Esta procura da individualidade é tão ridícula, que sabendo que tendo tudo em consideração, sou único e melhor que qualquer um de vós, mas o único que sabe e “aprecia” essa característica…sou eu. Qualquer um de vós está-se a marimbar para “o bom que eu sou”, assim como eu não ligo a mínima para o bom que cada um de vós (pensa que) é.

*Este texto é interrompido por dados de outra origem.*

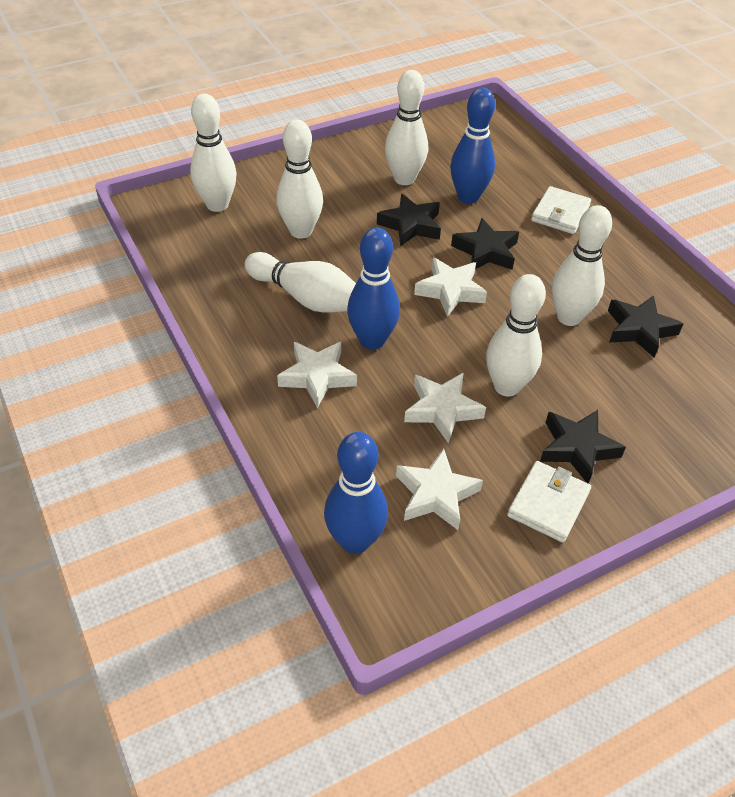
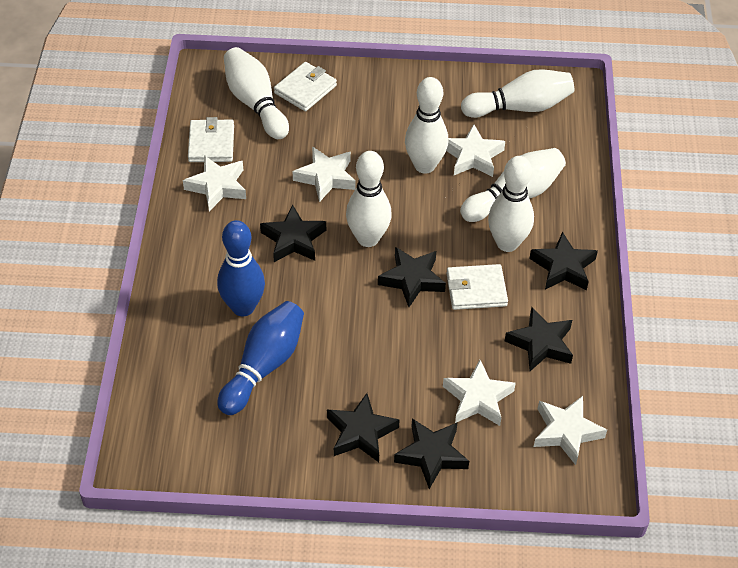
black star: 4 -> 6
blue bowling pin: 3 -> 2
white star: 4 -> 5
white wallet: 2 -> 3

Crise. O que é a crise? Deixar de poder comprar uma serie de coisas de que na realidade não preciso? Imaginemos que deixa de haver gasolina, electricidade, comida nos super mercados (para a sociedade moderna e dita civilizada, os alimentos vêm dos supermercados). Vamos imaginar essa situação durante um mês. Passamos frio, fome e medo (porque aí vale tudo). Ao fim de um mês, temos uma casa com apenas o necessário. Uma única espécie de água, de pão, de margarina, de leite, etc. Naquele momento encontramos a felicidade, naquilo que desprezávamos e achávamos que era apenas para aquele “inferior” que não tinha escolha. Naquele momento até desejamos que nada mude, porque afinal para ser-se feliz é preciso muito pouco. Afinal já não precisamos de 10 espécies de margarinas diferentes.

Assim que acabei de ter pensamento, cheguei a casa, peguei em duas fatias de pão com cereais nas quais barrei a margarina dourada. Gostei. Foi bastante saboroso. Afinal sou como qualquer um. Mas pelo menos tenho consciência disso."